Stored data entries
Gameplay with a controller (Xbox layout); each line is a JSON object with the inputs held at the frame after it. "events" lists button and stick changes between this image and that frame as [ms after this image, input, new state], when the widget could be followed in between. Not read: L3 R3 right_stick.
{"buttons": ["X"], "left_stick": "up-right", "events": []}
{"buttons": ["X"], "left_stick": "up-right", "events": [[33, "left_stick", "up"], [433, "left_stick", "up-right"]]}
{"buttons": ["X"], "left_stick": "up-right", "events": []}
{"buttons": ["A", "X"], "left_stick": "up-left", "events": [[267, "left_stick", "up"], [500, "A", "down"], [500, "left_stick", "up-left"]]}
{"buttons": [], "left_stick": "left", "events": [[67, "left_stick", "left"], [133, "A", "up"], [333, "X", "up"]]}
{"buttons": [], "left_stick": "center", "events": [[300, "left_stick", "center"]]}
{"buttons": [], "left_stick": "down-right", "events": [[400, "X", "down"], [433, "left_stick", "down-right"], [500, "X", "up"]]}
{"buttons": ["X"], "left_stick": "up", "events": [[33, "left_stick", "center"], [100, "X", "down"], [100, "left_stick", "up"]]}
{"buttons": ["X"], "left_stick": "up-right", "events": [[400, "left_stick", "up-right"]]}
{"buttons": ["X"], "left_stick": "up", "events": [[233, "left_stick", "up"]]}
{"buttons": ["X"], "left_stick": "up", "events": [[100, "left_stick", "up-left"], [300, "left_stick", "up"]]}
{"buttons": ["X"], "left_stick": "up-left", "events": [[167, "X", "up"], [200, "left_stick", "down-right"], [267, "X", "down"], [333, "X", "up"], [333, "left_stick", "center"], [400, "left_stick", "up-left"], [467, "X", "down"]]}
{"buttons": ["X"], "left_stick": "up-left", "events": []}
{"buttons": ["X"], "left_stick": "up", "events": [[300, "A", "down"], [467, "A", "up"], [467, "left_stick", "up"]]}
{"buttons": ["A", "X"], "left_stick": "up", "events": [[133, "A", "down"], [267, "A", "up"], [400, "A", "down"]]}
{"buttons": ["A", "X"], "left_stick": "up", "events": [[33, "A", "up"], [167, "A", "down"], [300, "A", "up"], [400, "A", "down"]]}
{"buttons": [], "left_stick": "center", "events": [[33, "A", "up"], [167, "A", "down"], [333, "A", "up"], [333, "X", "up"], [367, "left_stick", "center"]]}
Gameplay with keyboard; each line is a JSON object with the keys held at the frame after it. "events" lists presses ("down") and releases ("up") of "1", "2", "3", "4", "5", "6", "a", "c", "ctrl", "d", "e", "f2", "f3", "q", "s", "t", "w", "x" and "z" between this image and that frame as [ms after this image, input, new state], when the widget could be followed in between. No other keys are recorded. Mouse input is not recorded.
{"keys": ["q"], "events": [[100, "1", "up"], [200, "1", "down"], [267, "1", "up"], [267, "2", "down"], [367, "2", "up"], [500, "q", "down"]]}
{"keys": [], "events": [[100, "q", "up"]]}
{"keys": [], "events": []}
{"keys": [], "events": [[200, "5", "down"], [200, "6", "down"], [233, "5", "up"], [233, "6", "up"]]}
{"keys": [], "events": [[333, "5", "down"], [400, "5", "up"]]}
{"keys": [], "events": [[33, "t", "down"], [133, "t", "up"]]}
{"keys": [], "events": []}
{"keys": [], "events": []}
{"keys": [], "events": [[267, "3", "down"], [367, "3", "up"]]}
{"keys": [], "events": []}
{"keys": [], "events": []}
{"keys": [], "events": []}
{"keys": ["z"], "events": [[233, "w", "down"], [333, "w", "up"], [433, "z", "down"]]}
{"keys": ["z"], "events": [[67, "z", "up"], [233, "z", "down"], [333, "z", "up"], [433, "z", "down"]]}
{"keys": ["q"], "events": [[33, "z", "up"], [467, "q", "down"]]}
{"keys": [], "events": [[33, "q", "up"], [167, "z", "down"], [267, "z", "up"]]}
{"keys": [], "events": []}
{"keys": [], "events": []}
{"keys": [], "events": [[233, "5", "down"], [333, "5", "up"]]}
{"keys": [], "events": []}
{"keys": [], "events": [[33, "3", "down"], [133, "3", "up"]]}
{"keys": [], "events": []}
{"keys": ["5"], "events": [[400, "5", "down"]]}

* **Instructions for the task**: Restate the records above word for word.

* **Solution to this exercise**:
Gameplay with a controller (Xbox layout); each line is a JSON object with the inputs held at the frame after it. "events" lists button and stick changes between this image and that frame as [ms after this image, input, new state], when the widget could be followed in between. Not read: L3 R3 right_stick.
{"buttons": ["X"], "left_stick": "up-right", "events": []}
{"buttons": ["X"], "left_stick": "up-right", "events": [[33, "left_stick", "up"], [433, "left_stick", "up-right"]]}
{"buttons": ["X"], "left_stick": "up-right", "events": []}
{"buttons": ["A", "X"], "left_stick": "up-left", "events": [[267, "left_stick", "up"], [500, "A", "down"], [500, "left_stick", "up-left"]]}
{"buttons": [], "left_stick": "left", "events": [[67, "left_stick", "left"], [133, "A", "up"], [333, "X", "up"]]}
{"buttons": [], "left_stick": "center", "events": [[300, "left_stick", "center"]]}
{"buttons": [], "left_stick": "down-right", "events": [[400, "X", "down"], [433, "left_stick", "down-right"], [500, "X", "up"]]}
{"buttons": ["X"], "left_stick": "up", "events": [[33, "left_stick", "center"], [100, "X", "down"], [100, "left_stick", "up"]]}
{"buttons": ["X"], "left_stick": "up-right", "events": [[400, "left_stick", "up-right"]]}
{"buttons": ["X"], "left_stick": "up", "events": [[233, "left_stick", "up"]]}
{"buttons": ["X"], "left_stick": "up", "events": [[100, "left_stick", "up-left"], [300, "left_stick", "up"]]}
{"buttons": ["X"], "left_stick": "up-left", "events": [[167, "X", "up"], [200, "left_stick", "down-right"], [267, "X", "down"], [333, "X", "up"], [333, "left_stick", "center"], [400, "left_stick", "up-left"], [467, "X", "down"]]}
{"buttons": ["X"], "left_stick": "up-left", "events": []}
{"buttons": ["X"], "left_stick": "up", "events": [[300, "A", "down"], [467, "A", "up"], [467, "left_stick", "up"]]}
{"buttons": ["A", "X"], "left_stick": "up", "events": [[133, "A", "down"], [267, "A", "up"], [400, "A", "down"]]}
{"buttons": ["A", "X"], "left_stick": "up", "events": [[33, "A", "up"], [167, "A", "down"], [300, "A", "up"], [400, "A", "down"]]}
{"buttons": [], "left_stick": "center", "events": [[33, "A", "up"], [167, "A", "down"], [333, "A", "up"], [333, "X", "up"], [367, "left_stick", "center"]]}
Gameplay with keyboard; each line is a JSON object with the keys held at the frame after it. "events" lists presses ("down") and releases ("up") of "1", "2", "3", "4", "5", "6", "a", "c", "ctrl", "d", "e", "f2", "f3", "q", "s", "t", "w", "x" and "z" between this image and that frame as [ms after this image, input, new state], when the widget could be followed in between. No other keys are recorded. Mouse input is not recorded.
{"keys": ["q"], "events": [[100, "1", "up"], [200, "1", "down"], [267, "1", "up"], [267, "2", "down"], [367, "2", "up"], [500, "q", "down"]]}
{"keys": [], "events": [[100, "q", "up"]]}
{"keys": [], "events": []}
{"keys": [], "events": [[200, "5", "down"], [200, "6", "down"], [233, "5", "up"], [233, "6", "up"]]}
{"keys": [], "events": [[333, "5", "down"], [400, "5", "up"]]}
{"keys": [], "events": [[33, "t", "down"], [133, "t", "up"]]}
{"keys": [], "events": []}
{"keys": [], "events": []}
{"keys": [], "events": [[267, "3", "down"], [367, "3", "up"]]}
{"keys": [], "events": []}
{"keys": [], "events": []}
{"keys": [], "events": []}
{"keys": ["z"], "events": [[233, "w", "down"], [333, "w", "up"], [433, "z", "down"]]}
{"keys": ["z"], "events": [[67, "z", "up"], [233, "z", "down"], [333, "z", "up"], [433, "z", "down"]]}
{"keys": ["q"], "events": [[33, "z", "up"], [467, "q", "down"]]}
{"keys": [], "events": [[33, "q", "up"], [167, "z", "down"], [267, "z", "up"]]}
{"keys": [], "events": []}
{"keys": [], "events": []}
{"keys": [], "events": [[233, "5", "down"], [333, "5", "up"]]}
{"keys": [], "events": []}
{"keys": [], "events": [[33, "3", "down"], [133, "3", "up"]]}
{"keys": [], "events": []}
{"keys": ["5"], "events": [[400, "5", "down"]]}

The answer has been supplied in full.